Treasury yields soared after the closely watched US jobs report showed employers added 528,000 jobs in Junemore than double the 250,000 expected by economists and a sharp increase from 398,000 in June.
The two-year Treasury yield, which is sensitive to monetary policy expectations, rose 0.21 percentage point to 3.25 percent, a sharp jump for a market that normally moves in small increments. Longer-dated bonds came under more moderate pressure.
The S&P 500 stock index closed 0.2% lower as traders weighed the prospect of further rate hikes from the fed. The tech-heavy Nasdaq Composite, whose components are particularly sensitive to interest rates, fell 0.5 percent. Both indices had recovered from declines of more than 1 percent earlier in the day.
For the week, the S&P 500 gained 0.4 percent, while the Nasdaq added 2.2 percent. It is the first time since the beginning of April that both indices have accumulated three consecutive weekly gains.
“The narrative is going to be that it’s gotten too hot, the Fed is right and the markets were wrong,” said Jim Paulsen, chief investment strategist at The Leuthold Group. “I think it’s a muted response. . . in the stock and bond market relative to the excitement generated by the headline numbers.”
Strong jobs data, which also showed the jobless rate returning to a half-century low, helped allay some concerns that the world’s largest economy may be headed for a recession. It could also prompt the Fed to continue its rapid rate hikes, after it raised borrowing costs by 0.75 percentage point in June and July.
Fed funds futures trading on Friday showed that markets expect the Fed’s main interest rate to peak at 3.64 percent in March 2023, down from 3.46 percent before the report’s release. of employment. The fed funds rate is currently in a range of 2.25-2.50 percent.
Market participants had already started to boost expectations for tighter monetary policy in the US after comments earlier this week from several Fed officials.
San Francisco Fed President Mary Daly said the central bank was “nowhere near” done with his fight to cool inflation, which continues at 40-year highs. Chicago Fed President Charles Evans said he thought a 0.5 percentage point hike at the next policy meeting in September would be appropriate. However, he left the door open for a larger increase of 0.75 percentage points, which he said “could also be fine.”
The jobs report served as “a reminder that you can’t just look at the GDP report to see if the economy is in a recession,” said Gargi Chaudhuri, director of investment strategy for iShares Americas at BlackRock. “You have to look at a lot of data, including the labor market.”
The report’s effect on the Treasury market exacerbated the extent to which two-year Treasury yields outperform those on the 10-year note.

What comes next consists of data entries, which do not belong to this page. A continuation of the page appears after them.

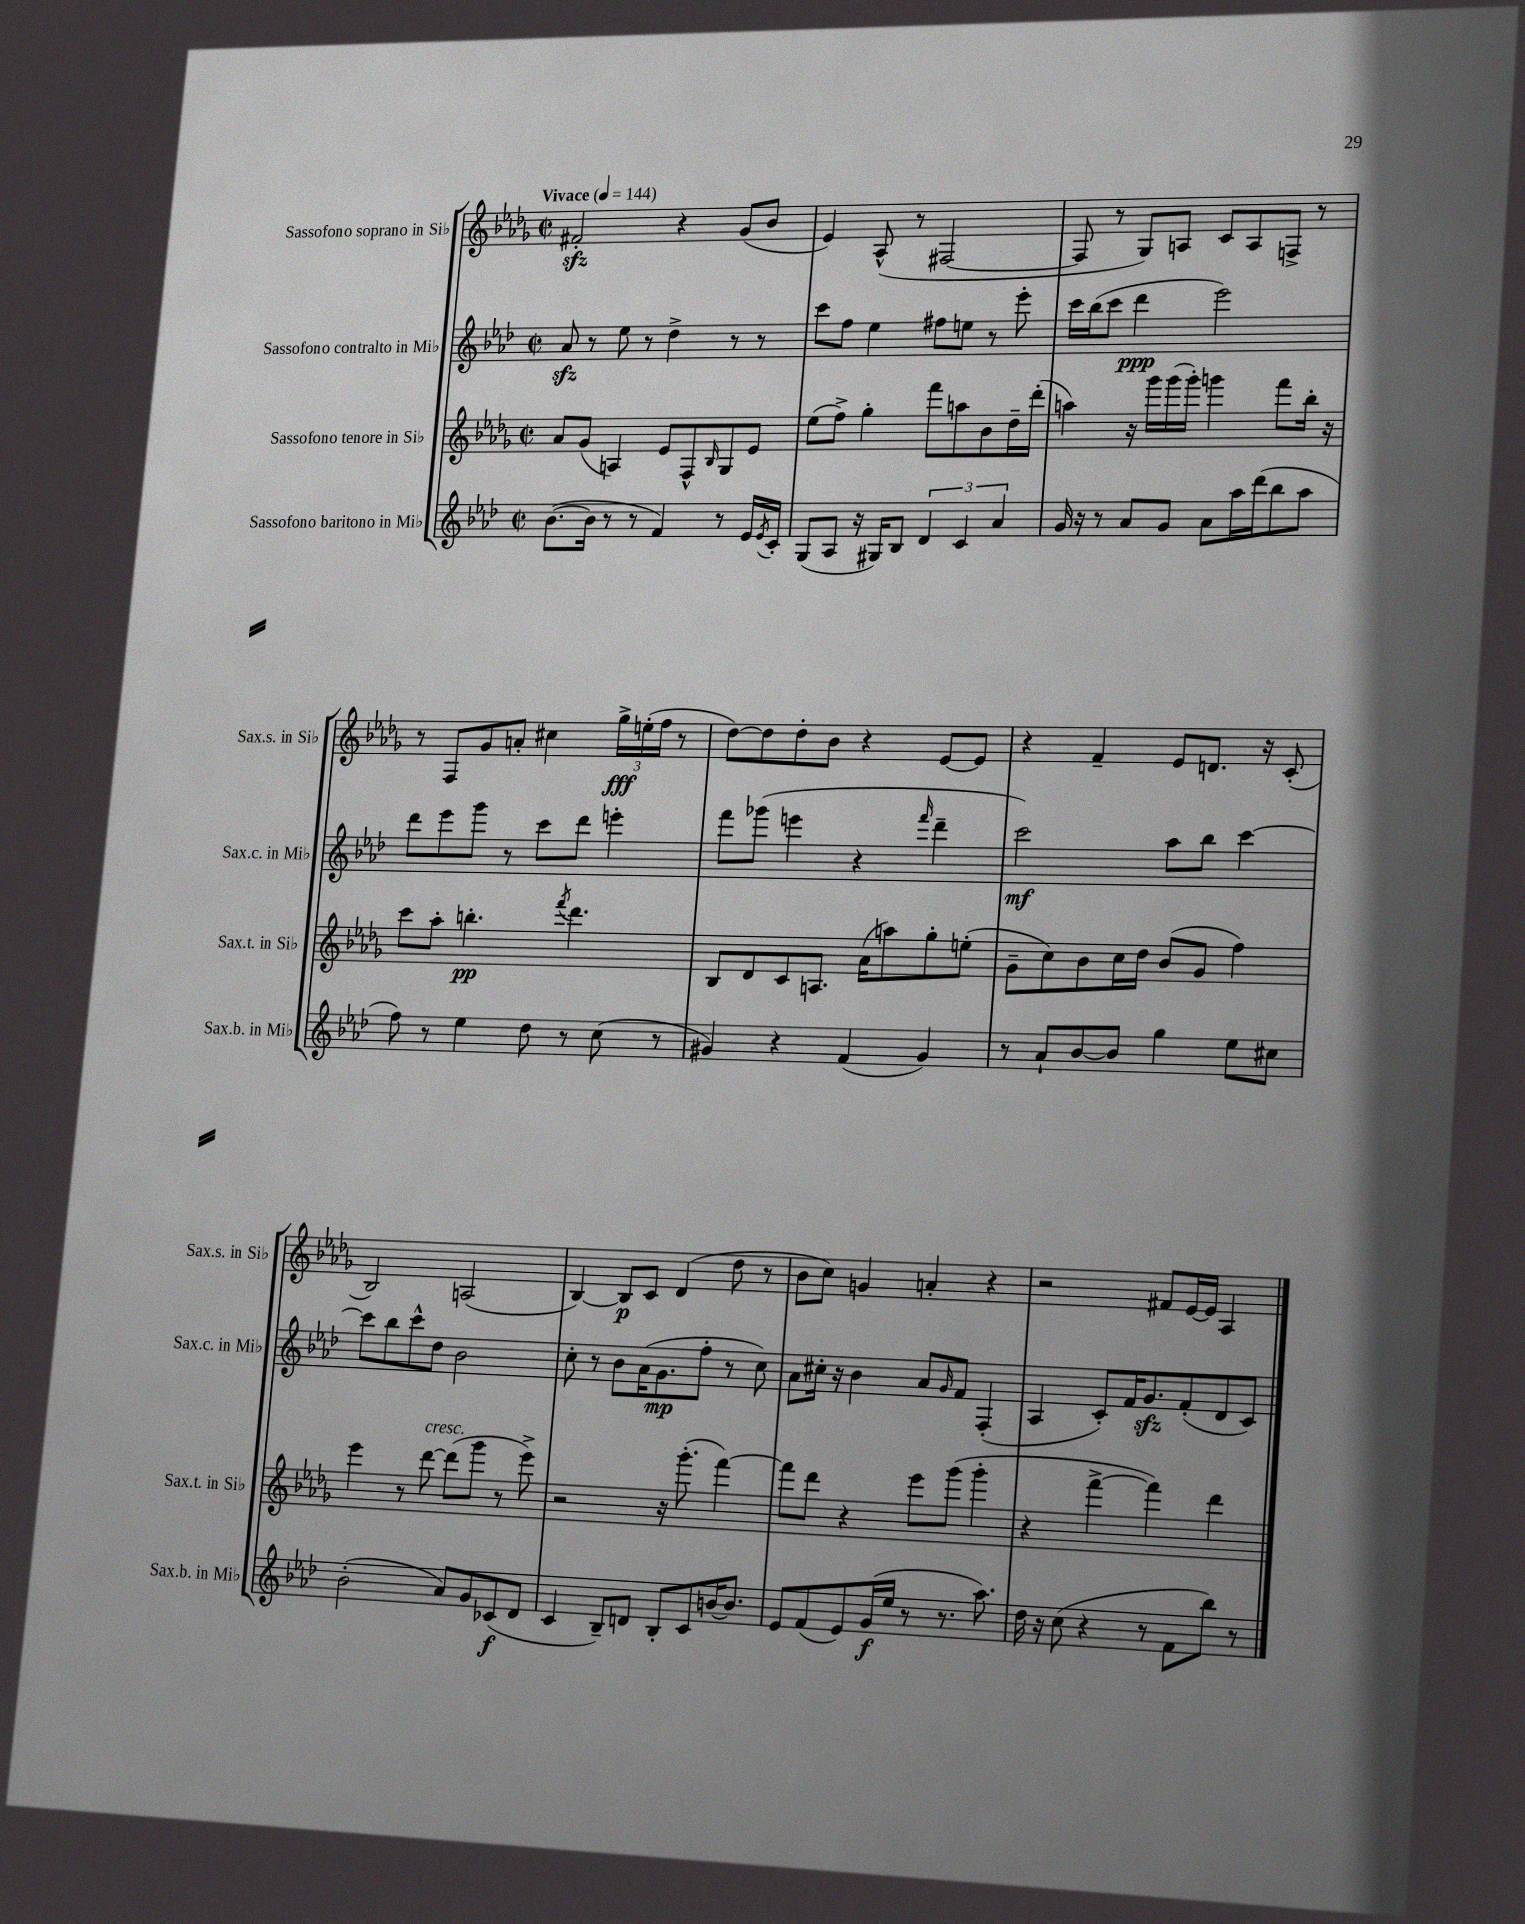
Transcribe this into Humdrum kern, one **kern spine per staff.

**kern	**kern	**kern	**kern
*staff4	*staff3	*staff2	*staff1
*clefG2	*clefG2	*clefG2	*clefG2
*k[b-e-a-d-]	*k[b-e-a-d-g-]	*k[b-e-a-d-]	*k[b-e-a-d-g-]
*M2/2	*M2/2	*M2/2	*M2/2
*met(c|)	*met(c|)	*met(c|)	*met(c|)
*MM144	*MM144	*MM144	*MM144
([8.b-	8a-	8a-	2f#'
.	(8g-	8r	.
16b-]	.	.	.
8r	4A)	8ee-	.
8r	.	8r	.
4f)	8e-	4dd-^	4r
.	8F^^	.	.
.	16qqB-	.	.
8r	8G-	8r	(8g-
16e-	8e-	8r	8b-
8qe-	.	.	.
16c'	.	.	.
=	=	=	=
(8G	(8ee-	8ccc	4e-)
8A-	8ff^)	8ff	.
16r	4gg-'	4ee-	(8A-^^
16G#)	.	.	.
8B-	.	.	8r
6d-	8fff	8ff#	[2F#
.	8aa	8ee	.
6c	.	.	.
.	8b-	8r	.
6a-	.	.	.
.	16dd-~	8eee-'	.
.	(16ddd-'	.	.
=	=	=	=
16g	4aa)	16ccc	8F#]
16r	.	(16bb-	.
8r	.	8ccc	8r
8a-	16r	4ddd-	8G-)
.	16ggg-	.	.
8g	(16ggg-	.	8A
.	16ggg-')	.	.
8a-	4ggg	2eee-)	8c
16aa-	.	.	8A
(16ddd-	.	.	.
8bb-	8fff	.	8F^
8aa-	16bb-'	.	8r
.	16r	.	.
=	=	=	=
8ff)	8ccc	8ddd-	8r
8r	8aa-'	8eee-	8F
4ee-	4.bb'	8ggg	8g-
.	.	8r	8a'
8dd-	.	8ccc	4cc#
.	8qfff	.	.
8r	4.ddd-	8ddd-	.
(8cc	.	4eee'	24gg-^
.	.	.	(24ee'
.	.	.	24ff
8r	.	.	8r
=	=	=	=
4g#)	8B-	8fff	[8dd-)
.	8d-	(8ggg-	8dd-]
4r	8c	4eee	8dd-'
.	8.A	.	8b-
(4f	.	4r	4r
.	(16a-	.	.
.	8aa)	.	.
.	.	16qqfff	.
4g#)	8gg-'	4ddd-~	[8e-
.	(8ee'	.	8e-]
=	=	=	=
8r	8g-~	2ccc)	4r
8a-`	8cc)	.	.
[8b-	8b-	.	4f~
8b-]	16cc	.	.
.	16dd-	.	.
4gg	(8b-	8aa-	8e-
.	8g-	8bb-	8.d
8ee-	4ff)	[4ccc	.
.	.	.	16r
8cc#	.	.	(8c'
=	=	=	=
(2b-'	4eee-	8ccc]	2B-)
.	.	8bb-	.
.	8r	8ccc^^	.
.	[8ddd-	8dd-	.
8a-)	(8ddd-]	2b-	(2A
8g	8ggg-	.	.
(8c-	8r	.	.
8d-	8eee-^)	.	.
=	=	=	=
4c	2r	8cc'	[4B-)
.	.	8r	.
8B-~)	.	8b-	8B-]
8d	.	(16a-	8c
.	.	8.g	.
8B-'	16r	.	(4d-
.	(8.ggg-'	.	.
8c	.	8ff'	.
[16b	[4fff)	8r	8dd-
8.b]	.	.	.
.	.	8cc)	8r
=	=	=	=
8e-	8fff]	8a-	8b-
(8f	8ddd-	16cc#'	8cc)
.	.	16r	.
8e-)	4r	4b-	4g
(16g	.	.	.
16ee-	.	.	.
8r	8eee-	8a-	4a'
.	.	16qqg	.
8.r	(8ggg-	8f	.
.	4ggg-'	(4F'	4r
8.aa-)	.	.	.
=	=	=	=
16dd-	4r	4A-	2r
16r	.	.	.
(8cc	.	.	.
4r	[4fff^	8c')	.
.	.	16f	.
.	.	8.g	.
8r	4fff])	.	8f#
8f	.	(8f'	[16e-
.	.	.	16e-]
8bb-)	4ddd-	8d-	4A-
8r	.	8c)	.
==	==	==	==
*-	*-	*-	*-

This alleged yield curve inversion is often seen as an indicator of an impending economic downturn. According to the data, the spread between the yields reversed the most since August 2000.

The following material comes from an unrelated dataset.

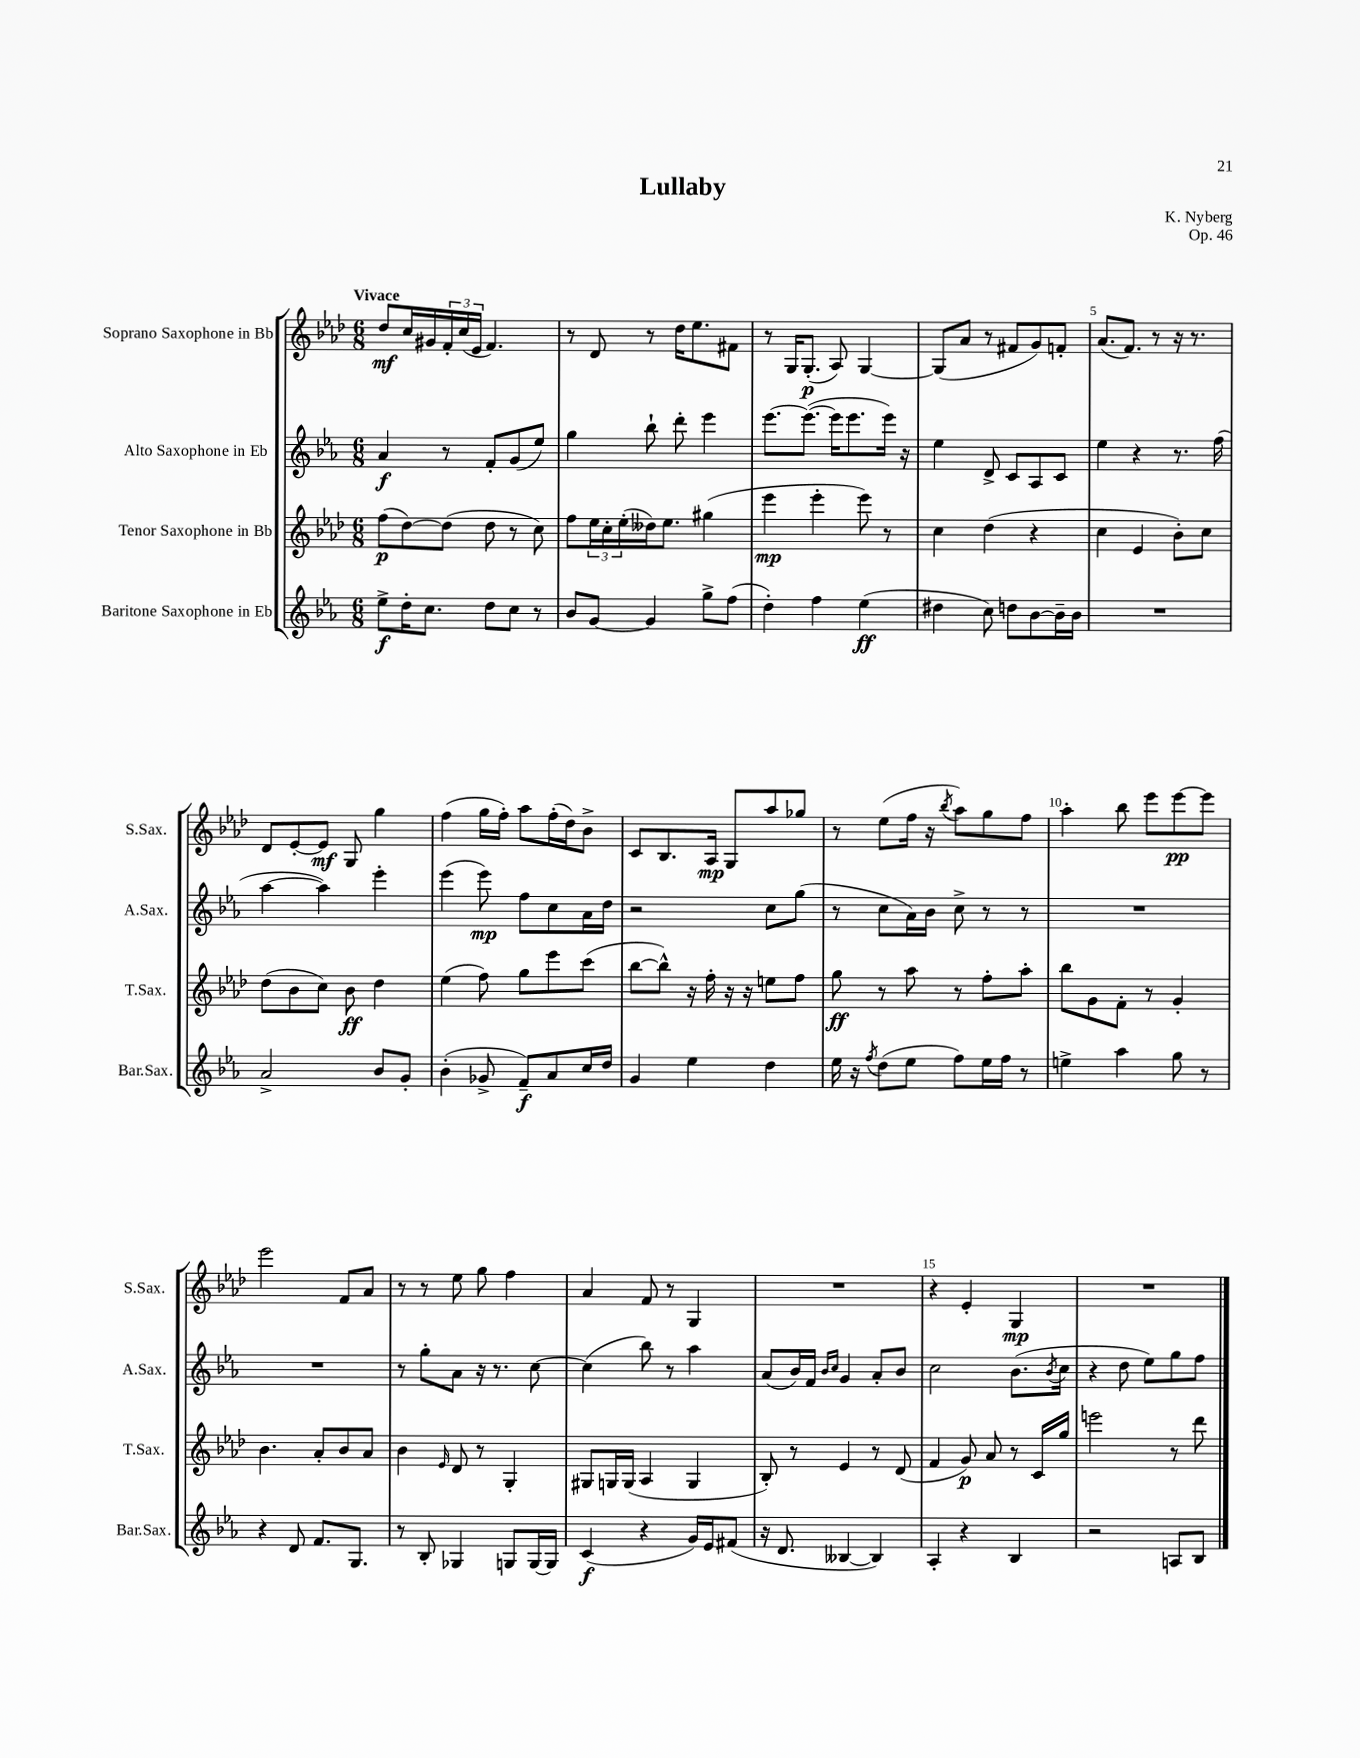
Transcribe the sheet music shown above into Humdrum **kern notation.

The US dollar followed Treasury yields higher on Friday, with an index tracking the currency against half a dozen peers rising 0.8 percent. The pound fell 0.7 percent, the euro 0.6 percent and the Japanese yen 1.6 percent.
In equities, European stocks fell, with the regional Stoxx 600 closing down 0.8 percent. Asian stocks gained, with Hong Kong’s Hang Seng Index rising 0.1 percent.